Synthesis of liquefied petroleum gas via methanol and/or dimethyl ether from natural gas (Part 3) investigation of reaction variables, ethene recycling and catalyst regeneration at high conversion from methanol and/or dimethyl ether to LPG

Conversion of methanol and/or dimethyl ether into LPG, previously proposed as a potential route for fuel synthesis from natural gas, was evaluated over H-ZSM-5 and H-FeAlMFI-silicate catalysts to optimize LPG fractional selectivity at high conversion, to simulate C-2 recycling by co-feed conversion of ethene with oxygenates, and to assess deactivation and regeneration.
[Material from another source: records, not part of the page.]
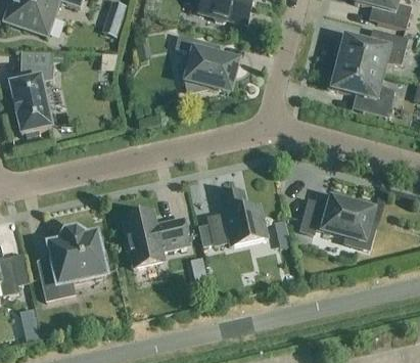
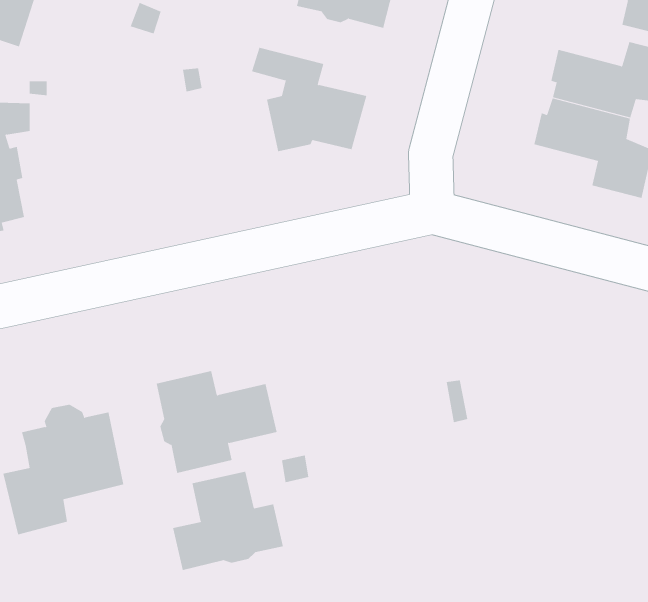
building: [207,189,266,243] -> none
building: [300,193,374,247] -> none
building: none -> [172,471,284,571]

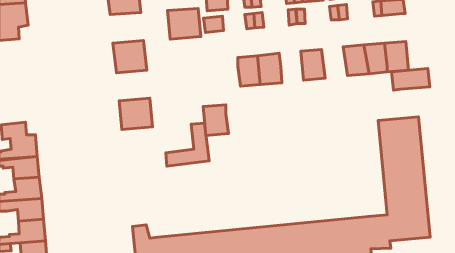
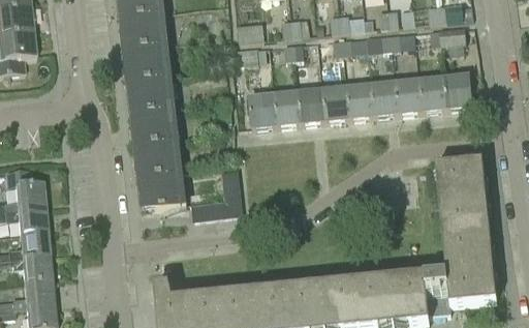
building: [168,9,201,39] -> [128,39,166,74]
building: none -> [371,79,401,115]
building: none -> [322,84,350,120]
building: [392,68,430,90] -> none
building: none -> [135,106,174,141]
building: [203,105,228,135] -> [249,91,278,126]
building: none -> [142,171,181,206]

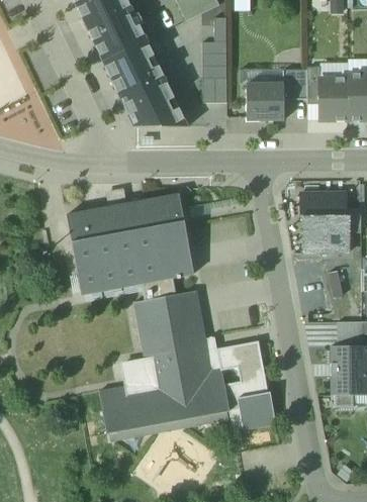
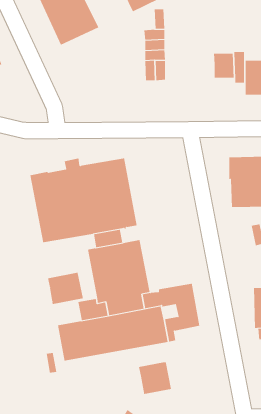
building: [102,39,187,125] -> none
building: [246,83,283,119] -> none
building: none -> [47,272,84,305]
building: [237,391,276,429] -> [138,362,172,394]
Selectivity for the desired product depended not only on catalyst performance but also on reaction conditions. The effect of feedstock partial pressure on product distribution could be explained by the concentrations of the active olefin intermediates. Ethene was selectively converted into the LPG fraction by co-feed reaction with oxygenates over H-ZSM-5 catalyst. The large scale process yield of LPG could be increased by recycling C-2 components according to the available recycling ratio. However, H-FeAlMFI-silicate catalyst was effective for one-pass conversion but not for recycled ethene conversion. The two catalysts deactivated during one-pass conversion could be regenerated well by a moderate carbon combustion process. Good reproducibility of fractional selectivity was achieved by the regenerated catalyst. H-FeAlMFl-silicate catalyst suffered relatively little deactivation compared with H-ZSM-5 catalyst, and showed high resistance to deactivation after ageing. The improvement in stability of H-FeAlMFI-silicate catalyst may originate from the elimination of some strong acid sites via the ageing process. H-FeAlMFI-silicate catalyst was superior to H-ZSM-5 catalyst except for recycled ethene conversion.